Having recognized that I have asked these same questions repeatedly across a wide range of channels and have never gotten satisfying answers for them, I'm compiling them here so that they can be discussed by a wide range of people in an ongoing way.
- Why has EV made many moves in the direction of decentralizing EA, rather than in the direction of centralizing it? In my non-expert assessment, there are pros and cons to each decision; what made EV think the balance turned out in a particular direction?
 - Why has Open Philanthropy decided not to invest in genetic engineering and reproductive technology, despite many notable figures (especially within the MIRI ecosystem) saying that this would be a good avenue to work in to improve the quality of AI safety research?
 - Why, as an organization aiming to ensure the health of a community that is majority male and includes many people of color, does the CEA Community Health team consist of seven white women, no men, and no people of color?
 - Has anyone considered possible perverse incentives that the aforementioned CEA Community Health team may experience, in that they may have incentives to exaggerate problems in the community to justify their own existence? If so, what makes CEA as a whole think that their continued existence is worth the cost?
 - Why do very few EA organizations do large mainstream fundraising campaigns outside the EA community, when the vast majority of outside charities do?
 - Why have so few people, both within EA and within popular discourse more broadly, drawn parallels between the "TESCREAL" conspiracy theory and antisemitic conspiracy theories?
 - Why do university EA groups appear, at least upon initial examination, to focus so much on recruiting, to the exclusion of training students and connecting them with interested people?
 - Why is there a pattern of EA organizations renaming themselves (e.g. Effective Altruism MIT renaming to Impact@MIT)? What were seen as the pros and cons, and why did these organizations decide that the pros outweighed the cons?
 - When they did rename, why did they choose to rename to relatively "boring" names that potentially aren't as good for SEO as one that more clearly references Effective Altruism?
 - Why aren't there more organizations within EA that are trying to be extremely hardcore and totalizing, to the level of religious orders, the Navy SEALs, the Manhattan Project, or even a really intense start-up? It seems like that that is the kind of organization you would want to join, if you truly internalize the stakes here.
 - When EAs talk about the "unilateralist's curse," why don't they qualify those claims with the fact that Arkhipov and Petrov were unilateralists who likely saved the world from nuclear war?
 - Why hasn't AI safety as a field made an active effort to build large hubs outside the Bay, rather than the current state of affairs in which outside groups basically just function as recruiting channels to get people to move to the Bay?
 
I'm sorry if this is a bit disorganized, but I wanted to have them all in one place, as many of them seem related to each other.

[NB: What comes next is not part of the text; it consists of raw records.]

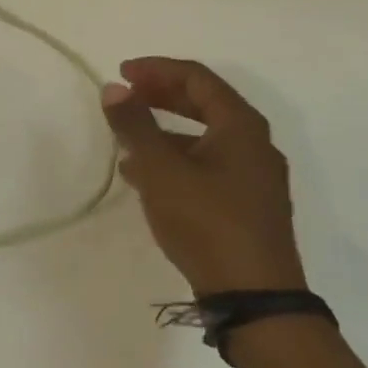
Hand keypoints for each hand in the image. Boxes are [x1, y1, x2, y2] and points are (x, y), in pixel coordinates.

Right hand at [100, 57, 304, 295]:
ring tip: (126, 139)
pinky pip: (207, 164)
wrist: (254, 299)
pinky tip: (145, 176)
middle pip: (203, 103)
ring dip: (163, 129)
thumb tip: (113, 88)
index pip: (197, 78)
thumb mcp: (160, 169)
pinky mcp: (247, 204)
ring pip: (203, 136)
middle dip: (160, 95)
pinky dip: (175, 158)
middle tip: (125, 96)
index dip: (156, 69)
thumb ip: (134, 125)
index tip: (121, 73)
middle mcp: (254, 144)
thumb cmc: (207, 221)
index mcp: (241, 126)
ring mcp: (254, 176)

I will attempt to answer a few of these.
Power within EA is currently highly centralized. It seems very likely that the correct amount of centralization is less than the current amount.
This sounds like a rhetorical question. The non-rhetorical answer is that women are much more likely than men to join a Community Health team, for approximately the same reason that most companies' HR teams are mostly women; and nobody has bothered to counteract this.
I had never considered that but I don't think it's a strong incentive. It doesn't look like the Community Health team is doing this. If anything, I think they're incentivized to give themselves less work, not more.
That's not correct. Lots of EA orgs fundraise outside of the EA community.
Because guilt-by-association is a very weak form of argument. (And it's not even obvious to me that there are relevant parallels there.) And FWIW I don't respond to the sorts of people who use the word "TESCREAL" because I don't think they're worth taking seriously.
University groups do do those other things. But they do those things internally so you don't notice. Recruiting is the only thing they do externally, so that's what you notice.
Some orgs did that and it generally didn't go well (eg Leverage Research). I think most people believe that totalizing jobs are bad for mental health and create bad epistemics and it's not worth it.
Those are not examples of the unilateralist's curse. I don't want to explain it in this short comment but I would suggest re-reading some materials that explain the unilateralist's curse, e.g. the original paper.
Because doing so would be a lot of work, which would take time away from doing other important things. I think people agree that having a second hub would be good, but not good enough to justify the effort.
I'm not proposing to never take breaks. I'm proposing something more along the lines of "find the precisely-calibrated amount of breaks to maximize productivity and take exactly those."